▶ _Source_:
· · · ·
From soundtracks to drunken late nights to music that broke all the rules, Elias Bender Rønnenfelt talks the songs that made him
The Iceage frontman has a poetic temperament. He shares tales of drinking with his friends late into the night but channels his artistic radar to explain why he’s possessed by the music he loves. Talking with Rønnenfelt about the pivotal songs in his life is to hear tales of his life in Copenhagen juxtaposed with the nature of the human condition, where sadness and happiness coexist. Accordingly, the songs that inspire him delve into his psyche as much as they provide a soundtrack of his life and the transformative power of music.
Iceage’s fourth record Beyondless grabs a little piece from each of the songs he’s chosen, specifically in terms of their artistic attitude. With Beyondless Iceage have created their own vision of post-punk that moves beyond the established tropes of the genre, where they mix duets with Sky Ferreira on the brass-infused "Pain Killer" with the elongated modern Blues of “Take It All.”
At the heart of it all lies Rønnenfelt’s lyrics, words that could stand as prose in their own right. As well as his love of the groundbreaking musical expression of John Coltrane and Velvet Underground, poets such as Shane MacGowan and Leonard Cohen also hold an immovable place in his heart.
“A Pair of Brown Eyes” by The Pogues
“I don’t remember when I first heard ‘A Pair of Brown Eyes’ but for the longest time everyone in Iceage really bonded over The Pogues. It was their songs with sadder melodies in particular and this is a song that evokes such beautiful and sad imagery that it just swallows you up and then lifts your head up a little bit. It’s the kind of music that can deal with sadness as an uplifting, good thing and in a way that’s not necessarily a negative.
“Shane MacGowan is one of the best lyric writers of the last hundred years in my opinion. There’s an effortless sense of romanticism in his lyrics, where he can evoke imagery that’s so bonkers and beautiful but in a way that never ever seems forced. You get the impression that it spills out of the man and I’ve always been baffled by that.
“I think there’s a duality to writing and I’ve always been drawn to a way of describing impressions that aren’t straightforward. Different feelings can juxtapose with each other and create this murky, spent space where something ugly can be beautiful and something beautiful can be ugly and maybe there isn’t that big of a difference between them at all.”
“Moonlight Mile” by The Rolling Stones
“I remember the particular evening I listened to ‘Moonlight Mile’ for the first time, I was with a pair of friends in an apartment and it was very late at night. It was like we all got swallowed up by the song and it completely took charge and took a hold of me - that crushing, beautiful thing of describing a great pain but making it seem like it’s there for a reason and maybe it’ll be alright. Those lonely songs of that nature have an ability to be a comforting hand on your shoulder, no matter how you feel.
· · · ·
▶ _Extracted material_:
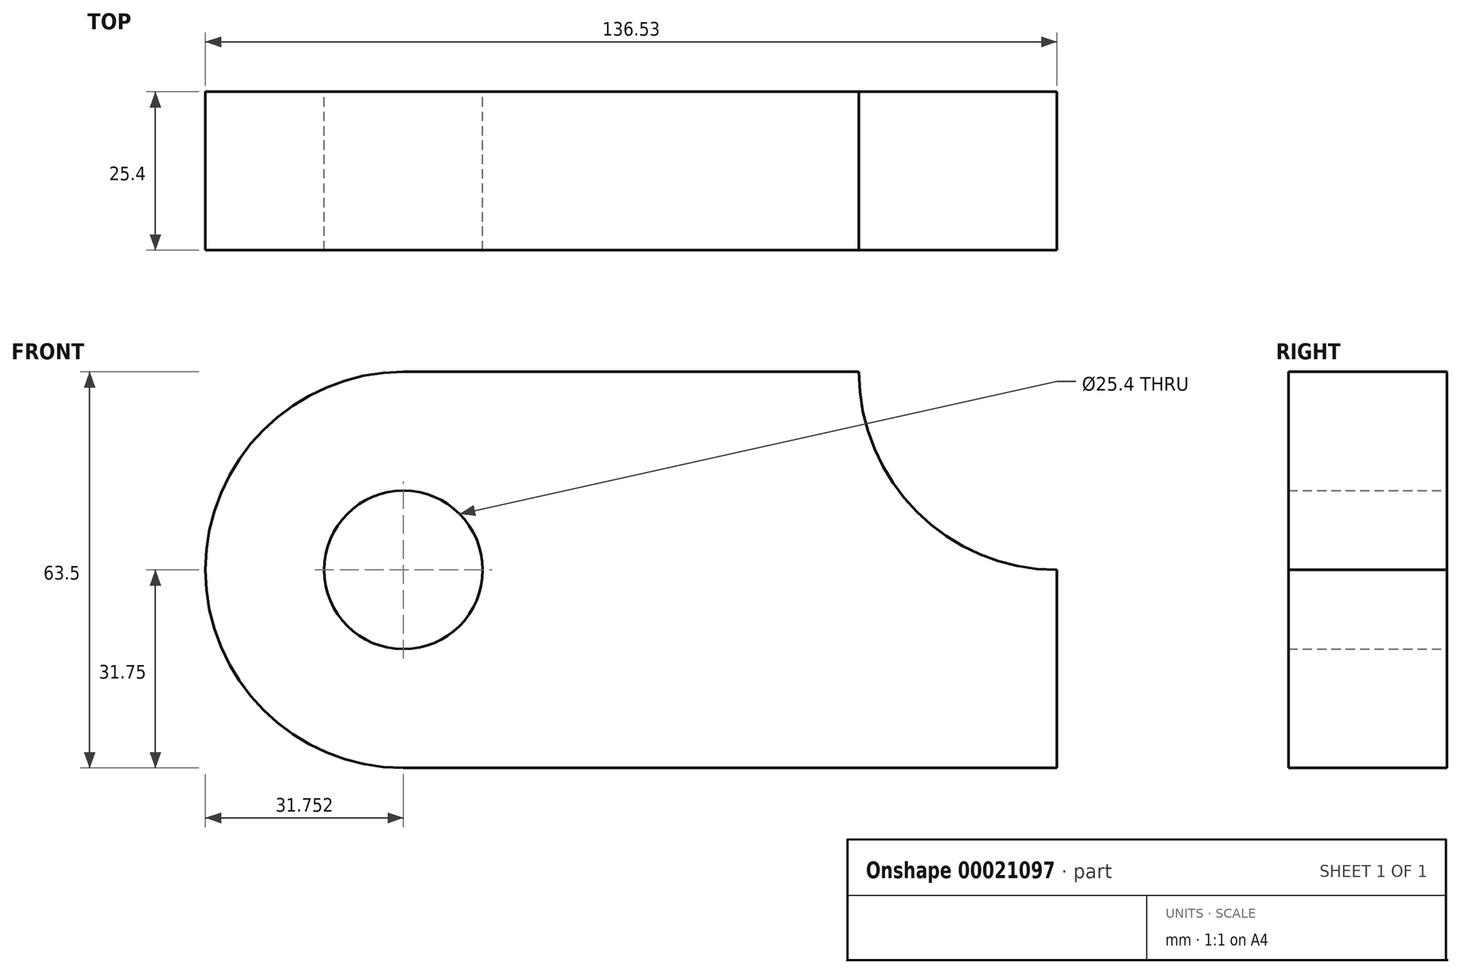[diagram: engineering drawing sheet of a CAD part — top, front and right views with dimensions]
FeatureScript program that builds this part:
annotation { "Feature Type Name" : "Feature", "Feature Type Description" : "" }
export const myFeature = defineFeature(function(context is Context, id is Id, definition is map)
    precondition{}
    {
        {
            var Q0;
            Q0=qCreatedBy(makeId("Front.planeOp"),FACE);
            var sketch = newSketch(context, id + "F0", { "sketchPlane" : qUnion([Q0])});
            skLineSegment(sketch, "E0.rect.bottom", {"start": v(-52.39, 31.75) * mm, "end": v(20.64, 31.75) * mm});
            skLineSegment(sketch, "E0.rect.top", {"start": v(-52.39, -31.75) * mm, "end": v(52.39, -31.75) * mm});
            skLineSegment(sketch, "E0.rect.left", {"start": v(-52.39, 31.75) * mm, "end": v(-52.39, -31.75) * mm});
            skLineSegment(sketch, "E0.rect.right", {"start": v(52.39, 0) * mm, "end": v(52.39, -31.75) * mm});
            skPoint(sketch, "E0.rect.middle", {"position": v(0, 0) * mm});
            skCircle(sketch, "E1", {"center": v(-52.39, 0) * mm, "radius": 31.75 * mm});
            skCircle(sketch, "E2", {"center": v(-52.39, 0) * mm, "radius": 12.7 * mm});
            skArc(sketch, "E3", {"start": v(20.64, 31.75) * mm, "mid": v(29.94, 9.3) * mm, "end": v(52.39, 0) * mm});
            skSolve(sketch);
        }
        {
            var Q0;
            {var subQ0=sQuery(id+"F0.wireOp",EDGE,"E2");var subQ1=sQuery(id+"F0.wireOp",EDGE,"E0.rect.left");var subQ3=makeQuery(id+"F0.imprint","INTERSECT",VERTEX,{"disambiguationData":[OD(0.0)],"derivedFrom":[subQ1,subQ0]});Q0=makeQuery(id+"F0.imprint","IMPRINT",FACE,{"disambiguationData":[TD([[makeQuery(id+"F0.imprint","IMPRINT",EDGE,{"disambiguationData":[TD([[subQ3,1.0]])],"derivedFrom":subQ0}),-1.0]])]});}
            var Q1;
            {var subQ0=sQuery(id+"F0.wireOp",EDGE,"E2");var subQ1=sQuery(id+"F0.wireOp",EDGE,"E0.rect.left");var subQ3=makeQuery(id+"F0.imprint","INTERSECT",VERTEX,{"disambiguationData":[OD(0.0)],"derivedFrom":[subQ1,subQ0]});Q1=makeQuery(id+"F0.imprint","IMPRINT",FACE,{"disambiguationData":[TD([[makeQuery(id+"F0.imprint","IMPRINT",EDGE,{"disambiguationData":[TD([[subQ3,-1.0]])],"derivedFrom":subQ0}),-1.0]])]});}
            var Q2;
            {var subQ3=sQuery(id+"F0.wireOp",EDGE,"E0.rect.bottom");Q2=makeQuery(id+"F0.imprint","IMPRINT",FACE,{"disambiguationData":[TD([[makeQuery(id+"F0.imprint","IMPRINT",EDGE,{"derivedFrom":subQ3}),-1.0]])]});}
            extrude(context, id + "F1", {"entities" : qUnion([Q0, Q1, Q2]), "depth" : 25.4 * mm});
        }
    });
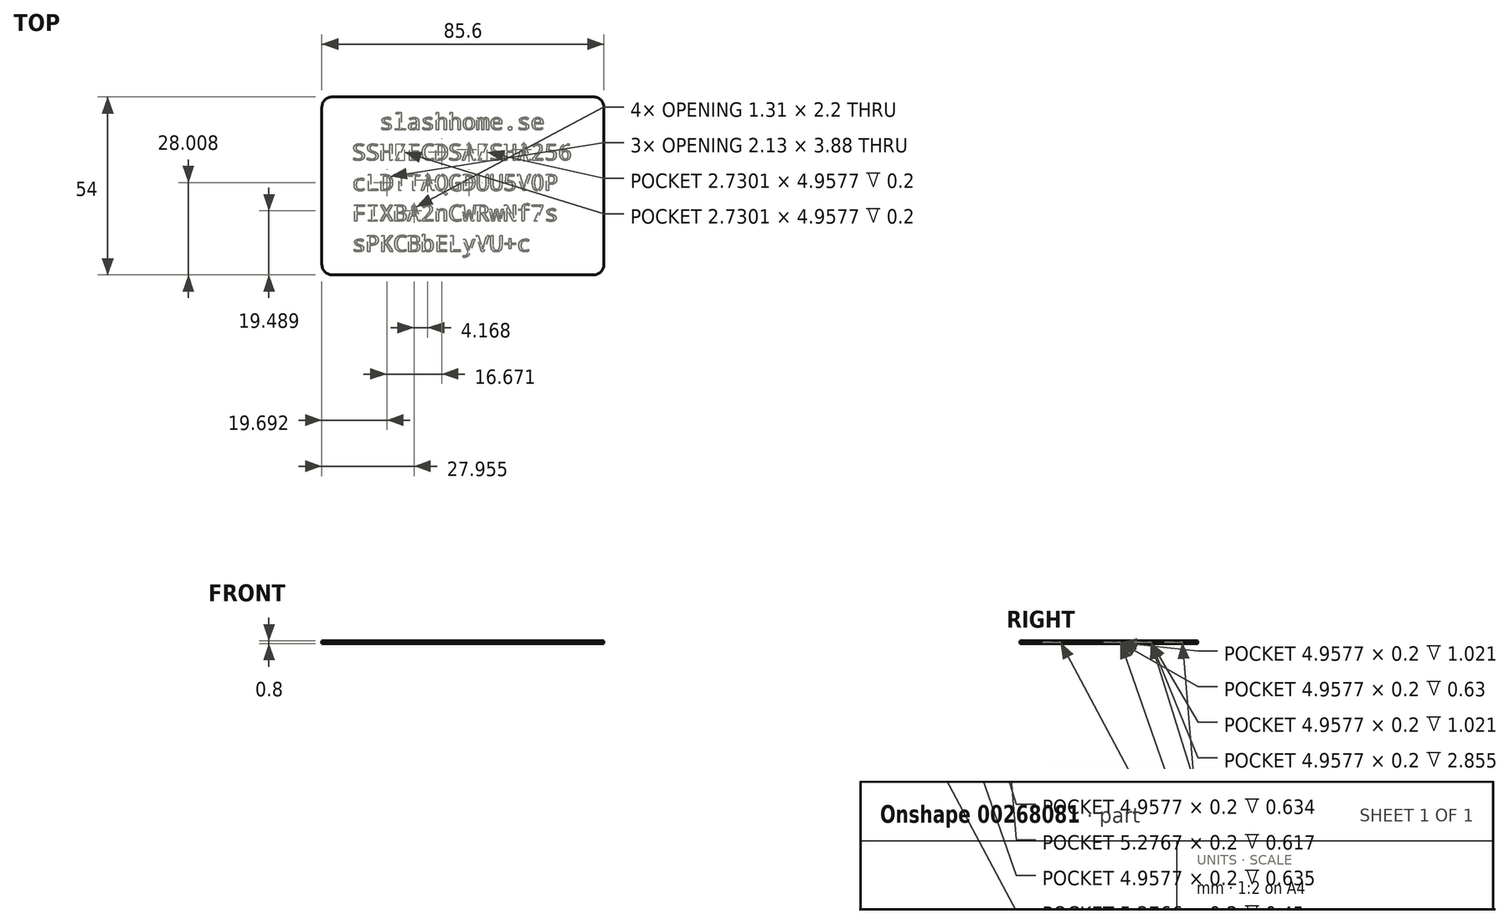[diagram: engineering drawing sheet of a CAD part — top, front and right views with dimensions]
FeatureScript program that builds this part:
annotation { "Feature Type Name" : "Feature", "Feature Type Description" : "" }
export const myFeature = defineFeature(function(context is Context, id is Id, definition is map)
    precondition{}
    {
        {
            var Q0;
            Q0=qCreatedBy(makeId("Top.planeOp"),FACE);
            var sketch = newSketch(context, id + "F0", { "sketchPlane" : qUnion([Q0])});
            skLineSegment(sketch, "E0.bottom", {"start": v(39.62, 27) * mm, "end": v(-39.62, 27) * mm});
            skLineSegment(sketch, "E0.top", {"start": v(39.62, -27) * mm, "end": v(-39.62, -27) * mm});
            skLineSegment(sketch, "E0.left", {"start": v(42.8, 23.82) * mm, "end": v(42.8, -23.82) * mm});
            skLineSegment(sketch, "E0.right", {"start": v(-42.8, 23.82) * mm, "end": v(-42.8, -23.82) * mm});
            skPoint(sketch, "E0.middle", {"position": v(0, 0) * mm});
            skPoint(sketch, "E1.visualSharp", {"position": v(-42.8, 27) * mm});
            skArc(sketch, "E1.filletArc", {"start": v(-39.62, 27) * mm, "mid": v(-41.87, 26.07) * mm, "end": v(-42.8, 23.82) * mm});
            skPoint(sketch, "E2.visualSharp", {"position": v(-42.8, -27) * mm});
            skArc(sketch, "E2.filletArc", {"start": v(-42.8, -23.82) * mm, "mid": v(-41.87, -26.07) * mm, "end": v(-39.62, -27) * mm});
            skPoint(sketch, "E3.visualSharp", {"position": v(42.8, -27) * mm});
            skArc(sketch, "E3.filletArc", {"start": v(39.62, -27) * mm, "mid": v(41.87, -26.07) * mm, "end": v(42.8, -23.82) * mm});
            skPoint(sketch, "E4.visualSharp", {"position": v(42.8, 27) * mm});
            skArc(sketch, "E4.filletArc", {"start": v(42.8, 23.82) * mm, "mid": v(41.87, 26.07) * mm, "end": v(39.62, 27) * mm});
            skSolve(sketch);
        }
        {
            var Q0;
            Q0=makeQuery(id+"F0.imprint","IMPRINT",FACE,{"disambiguationData":[TD([[makeQuery(id+"F0.imprint","IMPRINT",EDGE,{"derivedFrom":sQuery(id+"F0.wireOp",EDGE,"E0.bottom")}),1.0]])]});
            extrude(context, id + "F1", {"entities" : qUnion([Q0]), "endBound" : BoundingType.SYMMETRIC, "depth" : 0.8 * mm});
        }
        {
            var Q0;
            Q0=qCreatedBy(makeId("Top.planeOp"),FACE);
            var sketch = newSketch(context, id + "F2", { "sketchPlane" : qUnion([Q0])});
            skText(sketch, "E5", { "text": "  slashhome.se\nSSH/ECDSA/SHA256\ncLDTTAQGDUU5V0P\nFIXBA2nCWRwNf7s\nsPKCBbELyVU+c", "fontName": "DroidSansMono.ttf"});
            const initialGuessF2  = {"E5": [-0.0336, 0.017, 1, 0, 0.005]};
            skSetInitialGuess(sketch, initialGuessF2);
            skSolve(sketch);
        }
        {
            var Q0;
            Q0 = qSketchRegion(id + "F2", true);
            extrude(context, id + "F3", {"entities" : qUnion([Q0]), "operationType" : NewBodyOperationType.REMOVE, "endBound" : BoundingType.SYMMETRIC, "depth" : 0.2 * mm});
        }
    });
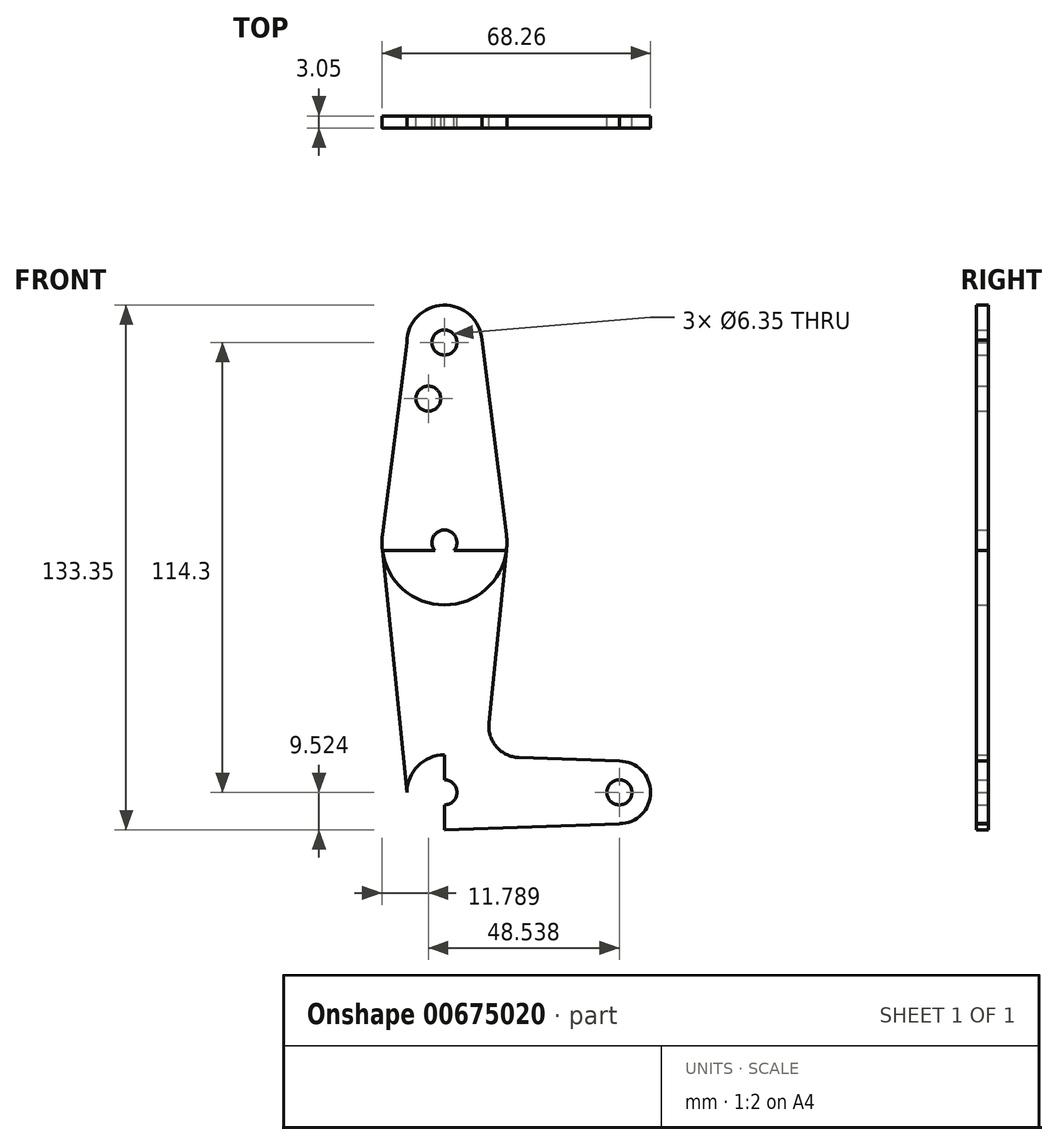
· · · ·
▶ _What to work on_: From the interview with Elias Bender Rønnenfelt, return everything from "At the heart" down to "in his heart.", copied word for word.

▶ _Exercise answer_:
At the heart of it all lies Rønnenfelt’s lyrics, words that could stand as prose in their own right. As well as his love of the groundbreaking musical expression of John Coltrane and Velvet Underground, poets such as Shane MacGowan and Leonard Cohen also hold an immovable place in his heart.